### EXERCISE DESCRIPTION
Reproduce word for word the part of the entries below that opens with the line containing "Examine the ruler" and closes with the line containing "The measuring cylinder reads 1.6 mL", including both of those lines.

### THE DATA
[Start of section]

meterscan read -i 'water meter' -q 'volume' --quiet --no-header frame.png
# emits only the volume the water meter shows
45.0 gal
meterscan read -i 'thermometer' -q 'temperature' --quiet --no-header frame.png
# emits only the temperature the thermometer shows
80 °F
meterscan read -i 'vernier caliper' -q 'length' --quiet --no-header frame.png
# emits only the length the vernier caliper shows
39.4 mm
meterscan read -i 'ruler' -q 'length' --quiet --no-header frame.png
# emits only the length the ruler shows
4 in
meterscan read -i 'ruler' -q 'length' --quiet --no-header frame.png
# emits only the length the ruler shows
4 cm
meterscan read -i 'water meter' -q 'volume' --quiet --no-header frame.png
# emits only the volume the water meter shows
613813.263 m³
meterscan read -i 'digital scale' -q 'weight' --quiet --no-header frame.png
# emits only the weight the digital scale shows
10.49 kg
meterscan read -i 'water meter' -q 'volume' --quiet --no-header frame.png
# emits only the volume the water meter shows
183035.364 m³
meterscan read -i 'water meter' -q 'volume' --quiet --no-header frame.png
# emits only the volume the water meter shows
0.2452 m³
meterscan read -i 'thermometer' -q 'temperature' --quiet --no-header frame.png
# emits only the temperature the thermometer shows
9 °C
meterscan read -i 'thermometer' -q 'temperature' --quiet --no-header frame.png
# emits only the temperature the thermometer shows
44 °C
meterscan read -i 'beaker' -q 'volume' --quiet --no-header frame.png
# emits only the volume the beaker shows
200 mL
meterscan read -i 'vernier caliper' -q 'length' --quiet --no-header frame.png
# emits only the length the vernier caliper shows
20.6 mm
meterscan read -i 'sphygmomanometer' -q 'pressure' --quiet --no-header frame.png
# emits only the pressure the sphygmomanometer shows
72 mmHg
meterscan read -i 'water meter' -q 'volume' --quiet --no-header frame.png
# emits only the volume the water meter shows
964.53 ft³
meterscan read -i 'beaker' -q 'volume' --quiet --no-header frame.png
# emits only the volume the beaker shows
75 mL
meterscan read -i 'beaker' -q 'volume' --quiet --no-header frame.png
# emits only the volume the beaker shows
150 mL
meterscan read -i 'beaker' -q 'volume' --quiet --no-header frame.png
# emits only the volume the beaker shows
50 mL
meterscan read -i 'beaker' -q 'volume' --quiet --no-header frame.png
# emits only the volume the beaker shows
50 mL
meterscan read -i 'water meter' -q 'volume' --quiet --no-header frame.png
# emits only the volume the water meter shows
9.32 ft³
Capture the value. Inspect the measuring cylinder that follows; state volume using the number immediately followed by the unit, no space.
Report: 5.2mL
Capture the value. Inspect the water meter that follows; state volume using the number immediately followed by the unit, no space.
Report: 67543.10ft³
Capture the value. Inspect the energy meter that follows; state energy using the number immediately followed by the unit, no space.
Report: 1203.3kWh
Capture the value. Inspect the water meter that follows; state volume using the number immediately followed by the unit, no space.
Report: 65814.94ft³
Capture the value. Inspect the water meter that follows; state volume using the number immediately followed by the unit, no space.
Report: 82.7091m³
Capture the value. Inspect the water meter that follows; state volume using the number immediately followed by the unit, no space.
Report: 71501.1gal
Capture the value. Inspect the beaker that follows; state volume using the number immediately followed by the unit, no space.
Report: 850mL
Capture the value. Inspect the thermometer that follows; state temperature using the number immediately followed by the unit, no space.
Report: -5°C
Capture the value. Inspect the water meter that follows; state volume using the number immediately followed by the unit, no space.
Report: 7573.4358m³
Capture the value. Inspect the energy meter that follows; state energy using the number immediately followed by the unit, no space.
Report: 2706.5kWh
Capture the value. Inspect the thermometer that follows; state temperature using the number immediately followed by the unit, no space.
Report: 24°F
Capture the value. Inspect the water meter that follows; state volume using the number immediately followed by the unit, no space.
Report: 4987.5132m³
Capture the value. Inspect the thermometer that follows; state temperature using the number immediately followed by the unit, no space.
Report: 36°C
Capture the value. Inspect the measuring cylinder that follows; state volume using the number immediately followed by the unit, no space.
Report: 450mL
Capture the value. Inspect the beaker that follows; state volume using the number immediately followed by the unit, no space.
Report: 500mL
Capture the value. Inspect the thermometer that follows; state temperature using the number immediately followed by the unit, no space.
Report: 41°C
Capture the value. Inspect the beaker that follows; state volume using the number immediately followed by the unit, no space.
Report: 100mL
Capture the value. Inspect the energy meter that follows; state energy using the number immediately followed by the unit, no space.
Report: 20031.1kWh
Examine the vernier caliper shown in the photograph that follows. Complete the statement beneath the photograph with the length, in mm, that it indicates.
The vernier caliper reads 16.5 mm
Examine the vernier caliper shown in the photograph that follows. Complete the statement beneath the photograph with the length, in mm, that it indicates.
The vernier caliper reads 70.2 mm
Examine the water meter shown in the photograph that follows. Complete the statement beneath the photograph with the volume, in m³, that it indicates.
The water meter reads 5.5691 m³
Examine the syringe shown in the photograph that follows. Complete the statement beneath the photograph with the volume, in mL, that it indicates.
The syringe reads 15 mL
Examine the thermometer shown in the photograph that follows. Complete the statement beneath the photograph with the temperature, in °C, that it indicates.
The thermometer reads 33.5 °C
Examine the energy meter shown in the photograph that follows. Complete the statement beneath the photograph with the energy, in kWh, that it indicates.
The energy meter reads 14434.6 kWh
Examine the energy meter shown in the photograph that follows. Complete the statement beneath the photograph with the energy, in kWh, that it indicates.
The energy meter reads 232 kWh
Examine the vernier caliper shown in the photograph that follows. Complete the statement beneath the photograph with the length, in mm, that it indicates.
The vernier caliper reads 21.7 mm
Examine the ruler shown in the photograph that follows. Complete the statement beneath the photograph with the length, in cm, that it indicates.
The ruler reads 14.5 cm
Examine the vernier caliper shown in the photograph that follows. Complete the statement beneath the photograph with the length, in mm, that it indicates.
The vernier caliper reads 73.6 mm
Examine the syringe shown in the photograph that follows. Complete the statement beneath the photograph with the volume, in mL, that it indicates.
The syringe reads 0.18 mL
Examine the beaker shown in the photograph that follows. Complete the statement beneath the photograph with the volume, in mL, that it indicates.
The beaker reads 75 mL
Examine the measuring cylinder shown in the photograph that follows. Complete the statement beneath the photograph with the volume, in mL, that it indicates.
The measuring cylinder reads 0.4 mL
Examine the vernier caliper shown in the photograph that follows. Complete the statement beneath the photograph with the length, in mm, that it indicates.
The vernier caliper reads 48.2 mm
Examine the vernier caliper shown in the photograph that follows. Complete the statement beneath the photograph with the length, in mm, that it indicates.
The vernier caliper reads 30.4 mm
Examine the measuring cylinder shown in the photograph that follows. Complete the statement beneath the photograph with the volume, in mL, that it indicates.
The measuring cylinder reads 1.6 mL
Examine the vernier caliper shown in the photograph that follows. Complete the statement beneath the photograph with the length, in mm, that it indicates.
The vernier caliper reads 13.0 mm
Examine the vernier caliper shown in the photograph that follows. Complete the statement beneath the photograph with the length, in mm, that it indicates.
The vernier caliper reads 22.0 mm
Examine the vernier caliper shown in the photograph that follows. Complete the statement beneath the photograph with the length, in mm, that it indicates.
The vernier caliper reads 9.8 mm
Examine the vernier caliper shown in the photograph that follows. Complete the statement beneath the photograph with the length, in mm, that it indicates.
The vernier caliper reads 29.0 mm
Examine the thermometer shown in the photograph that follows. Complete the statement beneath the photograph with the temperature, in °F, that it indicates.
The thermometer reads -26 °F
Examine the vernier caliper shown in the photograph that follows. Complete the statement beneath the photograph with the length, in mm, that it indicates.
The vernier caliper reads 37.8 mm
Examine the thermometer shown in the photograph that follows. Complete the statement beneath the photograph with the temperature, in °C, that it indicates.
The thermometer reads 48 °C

[End of section]

### YOUR SOLUTION
Examine the ruler shown in the photograph that follows. Complete the statement beneath the photograph with the length, in cm, that it indicates.
The ruler reads 14.5 cm
Examine the vernier caliper shown in the photograph that follows. Complete the statement beneath the photograph with the length, in mm, that it indicates.
The vernier caliper reads 73.6 mm
Examine the syringe shown in the photograph that follows. Complete the statement beneath the photograph with the volume, in mL, that it indicates.
The syringe reads 0.18 mL
Examine the beaker shown in the photograph that follows. Complete the statement beneath the photograph with the volume, in mL, that it indicates.
The beaker reads 75 mL
Examine the measuring cylinder shown in the photograph that follows. Complete the statement beneath the photograph with the volume, in mL, that it indicates.
The measuring cylinder reads 0.4 mL
Examine the vernier caliper shown in the photograph that follows. Complete the statement beneath the photograph with the length, in mm, that it indicates.
The vernier caliper reads 48.2 mm
Examine the vernier caliper shown in the photograph that follows. Complete the statement beneath the photograph with the length, in mm, that it indicates.
The vernier caliper reads 30.4 mm
Examine the measuring cylinder shown in the photograph that follows. Complete the statement beneath the photograph with the volume, in mL, that it indicates.
The measuring cylinder reads 1.6 mL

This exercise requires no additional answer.